• _EXERCISE PROMPT_: From the data below, retype exactly the lines starting with the one that contains "middle tip: (215, 106)" and ending with the one that contains "middle mcp: (120, 181)", both included.

[Joint position lists]
⁂

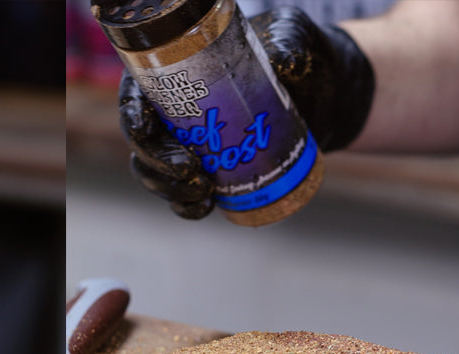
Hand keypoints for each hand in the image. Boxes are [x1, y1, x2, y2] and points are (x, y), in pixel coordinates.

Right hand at [118, 6, 374, 218]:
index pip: (139, 92)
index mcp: (180, 70)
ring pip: (158, 171)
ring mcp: (190, 143)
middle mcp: (176, 110)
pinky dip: (188, 205)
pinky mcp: (210, 169)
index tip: (145, 128)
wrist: (325, 94)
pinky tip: (205, 207)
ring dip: (169, 188)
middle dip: (157, 161)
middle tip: (188, 169)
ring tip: (201, 192)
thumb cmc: (301, 57)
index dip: (132, 112)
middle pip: (145, 140)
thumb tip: (282, 65)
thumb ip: (287, 46)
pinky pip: (185, 192)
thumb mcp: (293, 41)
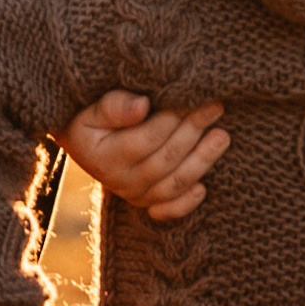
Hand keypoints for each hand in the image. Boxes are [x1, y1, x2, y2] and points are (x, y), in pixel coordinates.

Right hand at [56, 87, 228, 221]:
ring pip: (173, 183)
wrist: (81, 144)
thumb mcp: (92, 109)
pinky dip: (186, 203)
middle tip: (215, 106)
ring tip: (222, 136)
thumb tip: (141, 106)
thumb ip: (113, 106)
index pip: (146, 139)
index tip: (192, 95)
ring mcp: (134, 195)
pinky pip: (169, 210)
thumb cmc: (90, 119)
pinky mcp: (147, 203)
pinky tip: (204, 188)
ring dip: (202, 161)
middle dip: (193, 131)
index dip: (171, 118)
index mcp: (105, 156)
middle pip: (165, 159)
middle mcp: (120, 181)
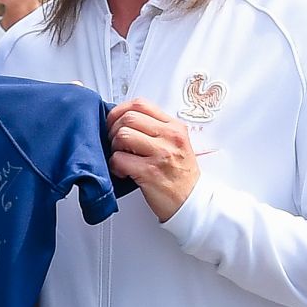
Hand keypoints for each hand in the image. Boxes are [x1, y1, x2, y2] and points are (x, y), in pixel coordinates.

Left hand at [107, 97, 199, 221]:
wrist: (192, 201)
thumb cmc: (181, 175)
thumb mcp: (176, 144)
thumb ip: (156, 130)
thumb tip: (124, 121)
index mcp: (174, 127)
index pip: (140, 104)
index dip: (120, 111)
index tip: (114, 122)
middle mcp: (169, 137)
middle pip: (128, 118)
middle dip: (114, 130)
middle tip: (116, 144)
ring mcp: (160, 154)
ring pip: (122, 136)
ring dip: (114, 148)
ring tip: (121, 158)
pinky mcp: (150, 172)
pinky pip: (119, 159)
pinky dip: (115, 166)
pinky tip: (123, 172)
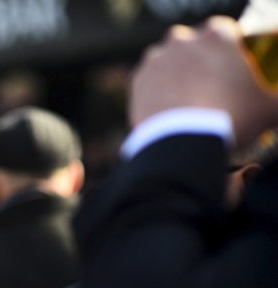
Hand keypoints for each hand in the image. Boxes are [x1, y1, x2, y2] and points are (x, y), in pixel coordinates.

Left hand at [130, 16, 277, 150]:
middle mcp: (182, 41)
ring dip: (174, 76)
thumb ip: (276, 101)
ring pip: (167, 62)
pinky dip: (155, 93)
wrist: (182, 143)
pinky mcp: (136, 80)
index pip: (223, 31)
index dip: (226, 51)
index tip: (228, 69)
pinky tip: (166, 110)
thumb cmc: (231, 119)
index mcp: (217, 36)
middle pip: (191, 45)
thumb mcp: (270, 109)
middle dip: (197, 61)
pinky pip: (148, 82)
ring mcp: (156, 59)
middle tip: (205, 88)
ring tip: (185, 103)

⁂

• _EXERCISE ANSWER_:
middle tip: (215, 106)
ring tip: (222, 136)
thumb tip: (141, 106)
thumb ip: (113, 106)
index pip: (146, 139)
index tip: (192, 95)
ring mcp: (134, 195)
pinky pip: (169, 210)
thumb cmc: (90, 119)
pinky mcp: (147, 203)
pinky tip: (204, 188)
ring dip: (202, 161)
middle dip: (193, 131)
index dip: (171, 118)
index mcp: (105, 156)
middle pip: (165, 159)
middle mcp: (120, 181)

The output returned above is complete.